Carl miró somnoliento a Assad, que
parecía vestido de amarillo para
carnaval. El mono había sido blanco, y
su pelo rizado, negro al empezar por la
mañana; si había llegado algo de pintura
a las paredes, era de puro milagro.
–Me has interrumpido un
razonamiento complicado –informó Carl
mientras bajaba a regañadientes los pies
del escritorio.
–¡Vale! ¡Perdona! –Una sonrisa
atravesó la jungla de la barba de días de
Assad. ¿Qué diablos expresaban sus
ojos alegres, redondos como canicas?
¿Cierta ironía, tal vez?
–Sí, ya sé, o sea, que ayer se te hizo
tarde, Carl –continuó Assad–. Pero a
Rose se le va la olla cuando dejas que
suene el teléfono. Así que, por favor, la
próxima vez responde.
Carl dirigió la vista hacia la luz
cegadora de la ventana del sótano.
Bueno, eso lo arregla un poco de
humo de tabaco, pensó, extendió la mano
hacia la cajetilla y plantó los pies sobre
el escritorio mientras volvía a sonar el
teléfono.
Assad se lo indicó con un gesto
insistente y salió. Carl estaba hasta los
huevos de las exigencias de aquellas dos
sirenas de niebla que tenía en el
vecindario.
–Carl –se presentó bostezando, y dejó
el auricular sobre la mesa.
–¿Diga…? –se oyó de allá abajo.
Acercó el auricular a la boca con un
brazo flojo.
–¿Con quién hablo?
–¿Es Carl Mørck? –se oyó una voz en
el dialecto cantarín de la isla de
Bornholm. Desde luego, no era un
dialecto que lo embargase de ternura.
No era más que una especie de sueco
chapurreado con una serie de fallos
gramaticales, y solo útil en aquella isla
minúscula.
–Sí, soy Carl Mørck, acabo de
decirlo.
Se oyó un suspiro al otro lado de la
línea.

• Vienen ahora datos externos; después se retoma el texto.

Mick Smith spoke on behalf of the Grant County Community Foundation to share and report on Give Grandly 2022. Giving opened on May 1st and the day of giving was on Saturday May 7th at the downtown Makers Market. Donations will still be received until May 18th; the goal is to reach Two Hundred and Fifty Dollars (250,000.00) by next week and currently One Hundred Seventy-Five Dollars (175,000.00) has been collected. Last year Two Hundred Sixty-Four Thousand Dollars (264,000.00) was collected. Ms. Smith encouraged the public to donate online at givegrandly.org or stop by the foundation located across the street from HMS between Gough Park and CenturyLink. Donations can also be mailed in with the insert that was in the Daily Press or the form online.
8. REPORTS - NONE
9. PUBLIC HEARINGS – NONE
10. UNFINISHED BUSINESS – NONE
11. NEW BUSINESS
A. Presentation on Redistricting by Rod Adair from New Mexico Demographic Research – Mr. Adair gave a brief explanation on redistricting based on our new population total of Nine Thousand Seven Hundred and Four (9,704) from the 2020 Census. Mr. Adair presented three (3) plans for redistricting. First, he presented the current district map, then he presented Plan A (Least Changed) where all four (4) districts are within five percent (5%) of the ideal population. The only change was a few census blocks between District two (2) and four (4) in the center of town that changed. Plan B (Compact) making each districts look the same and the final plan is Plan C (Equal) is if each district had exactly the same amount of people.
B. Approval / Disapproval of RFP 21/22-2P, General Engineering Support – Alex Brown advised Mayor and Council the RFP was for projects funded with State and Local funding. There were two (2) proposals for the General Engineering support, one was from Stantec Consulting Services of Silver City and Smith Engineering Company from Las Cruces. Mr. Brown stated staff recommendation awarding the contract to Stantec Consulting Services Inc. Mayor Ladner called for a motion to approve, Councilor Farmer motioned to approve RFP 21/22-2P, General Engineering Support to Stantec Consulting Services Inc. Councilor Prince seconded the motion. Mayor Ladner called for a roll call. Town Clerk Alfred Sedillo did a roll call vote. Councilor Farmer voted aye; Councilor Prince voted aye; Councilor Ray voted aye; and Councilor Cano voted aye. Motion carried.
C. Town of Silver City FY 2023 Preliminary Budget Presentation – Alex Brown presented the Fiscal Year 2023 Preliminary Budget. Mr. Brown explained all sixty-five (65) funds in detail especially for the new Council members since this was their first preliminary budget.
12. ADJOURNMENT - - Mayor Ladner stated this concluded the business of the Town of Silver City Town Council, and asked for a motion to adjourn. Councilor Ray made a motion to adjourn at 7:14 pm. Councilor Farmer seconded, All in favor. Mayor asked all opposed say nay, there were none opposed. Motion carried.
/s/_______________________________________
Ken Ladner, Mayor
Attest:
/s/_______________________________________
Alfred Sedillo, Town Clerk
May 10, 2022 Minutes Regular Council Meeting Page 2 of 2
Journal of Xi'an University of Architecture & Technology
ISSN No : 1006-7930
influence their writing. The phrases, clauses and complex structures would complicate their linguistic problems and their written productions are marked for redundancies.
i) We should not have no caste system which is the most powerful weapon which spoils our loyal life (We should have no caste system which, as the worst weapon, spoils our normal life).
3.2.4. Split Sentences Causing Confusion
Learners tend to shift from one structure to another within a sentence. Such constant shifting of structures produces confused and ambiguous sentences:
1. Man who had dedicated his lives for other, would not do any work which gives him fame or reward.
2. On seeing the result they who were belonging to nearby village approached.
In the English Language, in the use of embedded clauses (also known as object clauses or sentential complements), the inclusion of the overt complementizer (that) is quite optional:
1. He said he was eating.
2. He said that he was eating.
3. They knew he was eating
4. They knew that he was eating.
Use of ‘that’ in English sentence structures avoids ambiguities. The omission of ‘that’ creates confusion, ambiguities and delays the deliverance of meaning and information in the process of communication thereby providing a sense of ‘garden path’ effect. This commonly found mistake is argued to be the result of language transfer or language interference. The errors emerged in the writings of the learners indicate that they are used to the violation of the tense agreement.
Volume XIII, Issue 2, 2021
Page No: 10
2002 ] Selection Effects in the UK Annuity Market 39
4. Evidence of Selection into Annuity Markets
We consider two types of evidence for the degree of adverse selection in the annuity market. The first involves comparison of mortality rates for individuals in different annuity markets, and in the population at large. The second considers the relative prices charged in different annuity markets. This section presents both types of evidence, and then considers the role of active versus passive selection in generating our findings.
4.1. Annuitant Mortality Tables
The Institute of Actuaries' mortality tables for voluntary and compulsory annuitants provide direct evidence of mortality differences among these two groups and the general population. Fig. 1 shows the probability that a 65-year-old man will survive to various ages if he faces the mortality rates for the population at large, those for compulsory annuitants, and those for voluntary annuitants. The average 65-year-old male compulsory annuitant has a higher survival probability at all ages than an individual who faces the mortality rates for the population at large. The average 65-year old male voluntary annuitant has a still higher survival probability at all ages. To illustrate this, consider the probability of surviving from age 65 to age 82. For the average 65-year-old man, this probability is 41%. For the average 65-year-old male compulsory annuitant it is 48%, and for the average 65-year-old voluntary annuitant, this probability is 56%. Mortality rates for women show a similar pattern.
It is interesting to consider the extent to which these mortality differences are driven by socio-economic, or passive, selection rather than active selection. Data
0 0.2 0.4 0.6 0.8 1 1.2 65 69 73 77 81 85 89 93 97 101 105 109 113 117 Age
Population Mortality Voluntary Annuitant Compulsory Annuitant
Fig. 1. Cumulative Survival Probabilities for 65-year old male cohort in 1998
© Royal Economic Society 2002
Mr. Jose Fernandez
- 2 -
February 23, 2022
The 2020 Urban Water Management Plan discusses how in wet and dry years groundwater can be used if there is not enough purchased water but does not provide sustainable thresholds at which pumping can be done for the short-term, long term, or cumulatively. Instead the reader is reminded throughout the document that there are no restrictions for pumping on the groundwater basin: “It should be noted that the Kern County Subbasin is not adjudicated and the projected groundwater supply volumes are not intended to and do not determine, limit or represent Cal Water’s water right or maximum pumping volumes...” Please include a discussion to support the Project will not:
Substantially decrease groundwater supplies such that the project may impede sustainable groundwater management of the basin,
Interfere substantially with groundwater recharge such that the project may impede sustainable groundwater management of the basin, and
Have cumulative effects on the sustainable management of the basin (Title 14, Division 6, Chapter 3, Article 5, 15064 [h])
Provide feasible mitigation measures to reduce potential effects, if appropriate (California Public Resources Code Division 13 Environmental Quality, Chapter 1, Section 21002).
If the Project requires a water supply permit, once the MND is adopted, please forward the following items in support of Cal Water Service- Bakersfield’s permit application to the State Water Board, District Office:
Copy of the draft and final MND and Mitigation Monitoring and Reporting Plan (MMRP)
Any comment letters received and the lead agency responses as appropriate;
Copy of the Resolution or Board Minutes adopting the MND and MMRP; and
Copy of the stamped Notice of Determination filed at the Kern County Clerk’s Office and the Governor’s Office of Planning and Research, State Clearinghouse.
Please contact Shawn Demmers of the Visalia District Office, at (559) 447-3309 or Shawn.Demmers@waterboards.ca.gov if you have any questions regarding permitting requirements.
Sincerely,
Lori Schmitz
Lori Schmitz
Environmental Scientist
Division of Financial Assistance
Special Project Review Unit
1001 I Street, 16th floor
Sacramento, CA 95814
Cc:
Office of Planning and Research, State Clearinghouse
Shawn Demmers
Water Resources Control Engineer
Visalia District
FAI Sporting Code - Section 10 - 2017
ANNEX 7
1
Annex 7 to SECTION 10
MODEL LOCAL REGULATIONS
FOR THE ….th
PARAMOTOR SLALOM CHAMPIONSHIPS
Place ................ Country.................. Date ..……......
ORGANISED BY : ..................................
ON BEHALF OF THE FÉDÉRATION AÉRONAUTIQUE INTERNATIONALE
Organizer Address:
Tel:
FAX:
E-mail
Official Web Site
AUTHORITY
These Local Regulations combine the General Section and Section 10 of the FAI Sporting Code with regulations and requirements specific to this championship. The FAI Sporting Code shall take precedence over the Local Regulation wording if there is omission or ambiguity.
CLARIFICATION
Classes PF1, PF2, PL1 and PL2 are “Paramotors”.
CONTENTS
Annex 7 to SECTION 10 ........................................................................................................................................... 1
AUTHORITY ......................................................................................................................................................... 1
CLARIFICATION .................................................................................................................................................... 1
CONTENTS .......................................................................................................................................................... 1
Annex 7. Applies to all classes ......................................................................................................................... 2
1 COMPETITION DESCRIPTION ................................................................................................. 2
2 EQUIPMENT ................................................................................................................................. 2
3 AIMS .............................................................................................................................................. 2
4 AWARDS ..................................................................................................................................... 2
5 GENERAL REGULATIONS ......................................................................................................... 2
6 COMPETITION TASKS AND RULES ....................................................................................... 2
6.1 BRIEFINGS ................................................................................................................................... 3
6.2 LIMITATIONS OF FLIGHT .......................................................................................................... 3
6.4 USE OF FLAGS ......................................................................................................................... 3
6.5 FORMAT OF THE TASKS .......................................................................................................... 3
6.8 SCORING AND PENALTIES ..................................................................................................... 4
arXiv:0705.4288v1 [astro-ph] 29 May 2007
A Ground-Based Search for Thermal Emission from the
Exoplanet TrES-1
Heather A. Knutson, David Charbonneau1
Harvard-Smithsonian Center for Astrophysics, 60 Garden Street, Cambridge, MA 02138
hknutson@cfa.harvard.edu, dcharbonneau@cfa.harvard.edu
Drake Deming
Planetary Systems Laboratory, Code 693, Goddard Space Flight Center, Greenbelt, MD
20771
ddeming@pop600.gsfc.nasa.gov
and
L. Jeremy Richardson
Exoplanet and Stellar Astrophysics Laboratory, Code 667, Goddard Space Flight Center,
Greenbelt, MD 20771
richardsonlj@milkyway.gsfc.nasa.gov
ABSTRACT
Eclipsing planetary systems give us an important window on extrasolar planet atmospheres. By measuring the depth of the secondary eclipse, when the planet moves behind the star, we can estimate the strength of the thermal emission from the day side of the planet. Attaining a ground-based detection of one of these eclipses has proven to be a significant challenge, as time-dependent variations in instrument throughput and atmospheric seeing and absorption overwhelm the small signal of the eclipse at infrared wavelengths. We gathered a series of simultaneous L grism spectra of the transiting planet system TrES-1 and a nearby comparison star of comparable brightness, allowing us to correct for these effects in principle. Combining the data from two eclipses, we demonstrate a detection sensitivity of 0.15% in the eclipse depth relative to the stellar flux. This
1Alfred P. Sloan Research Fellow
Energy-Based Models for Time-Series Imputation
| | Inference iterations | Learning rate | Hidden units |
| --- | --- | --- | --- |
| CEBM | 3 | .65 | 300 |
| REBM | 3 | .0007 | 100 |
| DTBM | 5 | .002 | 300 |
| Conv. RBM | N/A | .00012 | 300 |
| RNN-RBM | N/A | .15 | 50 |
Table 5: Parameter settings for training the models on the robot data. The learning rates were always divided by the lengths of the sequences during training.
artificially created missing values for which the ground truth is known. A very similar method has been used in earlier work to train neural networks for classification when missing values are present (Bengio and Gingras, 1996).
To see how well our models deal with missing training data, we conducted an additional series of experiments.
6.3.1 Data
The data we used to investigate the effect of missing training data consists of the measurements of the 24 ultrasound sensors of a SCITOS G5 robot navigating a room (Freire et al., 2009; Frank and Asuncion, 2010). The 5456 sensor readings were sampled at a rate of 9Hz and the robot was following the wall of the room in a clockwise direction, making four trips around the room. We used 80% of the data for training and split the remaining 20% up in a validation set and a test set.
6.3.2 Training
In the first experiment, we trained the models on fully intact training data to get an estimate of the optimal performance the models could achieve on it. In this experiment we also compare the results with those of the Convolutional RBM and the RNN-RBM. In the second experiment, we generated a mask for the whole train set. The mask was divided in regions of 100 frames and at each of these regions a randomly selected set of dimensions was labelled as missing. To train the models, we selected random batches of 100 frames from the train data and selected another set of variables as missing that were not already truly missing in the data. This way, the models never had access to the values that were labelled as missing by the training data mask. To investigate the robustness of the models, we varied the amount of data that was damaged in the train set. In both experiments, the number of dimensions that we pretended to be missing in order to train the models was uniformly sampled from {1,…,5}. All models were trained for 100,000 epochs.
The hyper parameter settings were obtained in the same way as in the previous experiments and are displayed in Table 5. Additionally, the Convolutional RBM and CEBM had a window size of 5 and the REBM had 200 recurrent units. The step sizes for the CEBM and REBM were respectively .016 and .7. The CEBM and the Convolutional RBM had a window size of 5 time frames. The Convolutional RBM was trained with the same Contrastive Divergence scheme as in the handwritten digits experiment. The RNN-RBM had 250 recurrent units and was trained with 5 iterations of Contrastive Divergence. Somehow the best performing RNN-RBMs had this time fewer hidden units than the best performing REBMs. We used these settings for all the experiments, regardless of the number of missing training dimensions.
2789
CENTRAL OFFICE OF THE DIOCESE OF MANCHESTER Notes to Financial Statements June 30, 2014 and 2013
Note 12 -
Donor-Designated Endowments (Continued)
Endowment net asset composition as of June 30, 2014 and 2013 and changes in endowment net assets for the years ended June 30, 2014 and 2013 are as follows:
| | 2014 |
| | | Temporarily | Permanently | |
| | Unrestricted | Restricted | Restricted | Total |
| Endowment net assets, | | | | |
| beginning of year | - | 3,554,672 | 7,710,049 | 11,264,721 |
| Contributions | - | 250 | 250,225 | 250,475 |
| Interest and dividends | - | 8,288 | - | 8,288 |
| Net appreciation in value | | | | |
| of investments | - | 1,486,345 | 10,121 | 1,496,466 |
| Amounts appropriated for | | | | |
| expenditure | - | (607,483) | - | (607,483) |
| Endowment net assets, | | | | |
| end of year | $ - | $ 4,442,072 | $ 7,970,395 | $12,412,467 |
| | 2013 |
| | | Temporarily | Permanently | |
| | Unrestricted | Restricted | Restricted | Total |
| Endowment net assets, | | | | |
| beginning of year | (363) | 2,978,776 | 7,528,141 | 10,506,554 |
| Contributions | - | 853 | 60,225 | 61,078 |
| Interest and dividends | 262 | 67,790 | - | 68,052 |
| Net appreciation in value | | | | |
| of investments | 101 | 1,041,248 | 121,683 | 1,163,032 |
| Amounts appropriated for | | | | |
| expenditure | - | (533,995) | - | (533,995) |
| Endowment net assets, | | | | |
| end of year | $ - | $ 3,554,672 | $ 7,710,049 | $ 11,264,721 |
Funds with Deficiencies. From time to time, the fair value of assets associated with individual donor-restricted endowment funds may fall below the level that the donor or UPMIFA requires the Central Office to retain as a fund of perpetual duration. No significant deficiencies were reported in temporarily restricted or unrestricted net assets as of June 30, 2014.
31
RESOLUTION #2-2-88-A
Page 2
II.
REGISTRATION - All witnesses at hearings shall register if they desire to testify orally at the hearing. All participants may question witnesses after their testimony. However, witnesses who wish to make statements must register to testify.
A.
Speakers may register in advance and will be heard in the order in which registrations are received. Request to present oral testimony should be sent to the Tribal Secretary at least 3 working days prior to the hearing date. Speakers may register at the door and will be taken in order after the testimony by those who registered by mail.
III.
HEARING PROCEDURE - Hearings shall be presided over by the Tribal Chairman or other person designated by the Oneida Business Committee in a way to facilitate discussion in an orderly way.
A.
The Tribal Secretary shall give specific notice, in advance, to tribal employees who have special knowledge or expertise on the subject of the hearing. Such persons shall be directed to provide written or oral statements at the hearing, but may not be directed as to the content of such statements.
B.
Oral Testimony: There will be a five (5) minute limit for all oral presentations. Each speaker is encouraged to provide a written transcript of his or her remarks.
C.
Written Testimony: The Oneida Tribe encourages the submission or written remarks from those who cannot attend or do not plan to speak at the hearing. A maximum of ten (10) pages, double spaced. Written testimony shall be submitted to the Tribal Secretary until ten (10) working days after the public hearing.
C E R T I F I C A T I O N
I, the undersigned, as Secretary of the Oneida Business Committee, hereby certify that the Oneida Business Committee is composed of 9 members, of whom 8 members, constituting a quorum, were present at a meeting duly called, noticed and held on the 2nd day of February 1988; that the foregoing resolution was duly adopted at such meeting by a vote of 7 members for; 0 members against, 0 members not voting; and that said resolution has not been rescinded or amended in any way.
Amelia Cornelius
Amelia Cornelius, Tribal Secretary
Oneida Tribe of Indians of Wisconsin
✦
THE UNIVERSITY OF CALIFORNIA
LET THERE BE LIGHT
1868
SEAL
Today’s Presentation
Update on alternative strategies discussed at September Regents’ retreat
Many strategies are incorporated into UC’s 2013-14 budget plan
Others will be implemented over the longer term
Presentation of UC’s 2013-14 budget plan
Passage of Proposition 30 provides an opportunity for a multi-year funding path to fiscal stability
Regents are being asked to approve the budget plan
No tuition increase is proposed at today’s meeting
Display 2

Sonaba casi como de alivio.
–Hablas con Christian Habersaat.
Coincidimos hace un siglo, pero seguro
que no te acuerdas de mí.
¿Habersaat?, pensó. ¿De Bornholm?
Se tomó su tiempo.
–Sí… Creo…
–Yo estaba de servicio en la
comisaría de Nexø cuando tú y un
superior vinisteis hace unos cuantos
años para llevar a un preso a
Copenhague.
Carl revolvió en el cerebro.
Recordaba el transporte del preso, pero
¿Habersaat?
–Pues sí, bueno… –balbuceó, y su
mano fue en busca de los cigarrillos.
–Verás, perdona que te moleste, pero
¿tendrías tiempo para escucharme? Ya
he leído, ya, que acabáis de resolver el
difícil caso del circo de Bellahøj.
Enhorabuena, aunque debe de ser
frustrante que el autor de los hechos se
suicide antes de hacerse justicia.
Carl se encogió de hombros. Rose se
cabreó por eso, pero a él le importaba
un pimiento. Un cabrón menos por el que
preocuparse.
–Ya. Entonces, ¿no llamas por aquel
asunto? –Encendió el cigarrillo y echó
la cabeza atrás. Solo eran la una y
media, algo temprano para haber fumado
su ración diaria de tabaco; iba a tener
que aumentarla.
–Pues sí, pero por otra parte, no. Te
llamo por aquel caso, pero también por
los casos que habéis cerrado durante los
últimos años. Impresionante.
»Como te decía, trabajo en la Policía
de Bornholm, y ahora estoy en Rønne;
menos mal que me jubilo mañana.
Trató de reír. Sonó algo forzado.
–Es que las cosas han cambiado, y ya
no me parece tan interesante ser yo
mismo. Seguro que nos pasa a todos,
pero hace solo diez años sabía qué
ocurría en la mayor parte del centro y de
la costa este de la isla. Y, bueno, por

Sin límites – Jussi Adler-Olsen

eso te llamo.
Carl dejó caer la cabeza. Si el tipo
quería endosarles un caso, más valía
pararle los pies de inmediato. No tenía
la menor gana de llevar una
investigación en una isla cuya
especialidad era el arenque ahumado y
que estaba más cerca de Polonia, Suecia
y Alemania que de Dinamarca.
–¿Llamas para que te revisemos un
caso? Porque entonces me temo que
tendrás que dirigirte a uno de los pisos
superiores. En el Departamento Q
tenemos demasiado trabajo.
Al otro lado de la línea se hizo el
silencio. Después, colgaron.
Carl miró confuso el receptor antes de
colgarlo con fuerza. Si aquel payaso se
asustaba tan fácil, bien merecido lo
tenía.
Meneó la cabeza, sus párpados
acababan de cerrarse cuando el trasto
sonó de nuevo.
Carl aspiró hondo. Desde luego, a
alguna gente había que darle las cosas
bien masticadas.
–¡SÍ! –gritó al receptor. A ver si el
payaso se asustaba y volvía a colgar.
–E… ¿Carl? ¿Eres tú?
No era precisamente la voz que
esperaba oír. Frunció el ceño.
–¿Eres tú, madre? –preguntó con
cuidado.
–¡No sabes qué miedo me das cuando
ruges así! ¿Te duele la garganta, cariño?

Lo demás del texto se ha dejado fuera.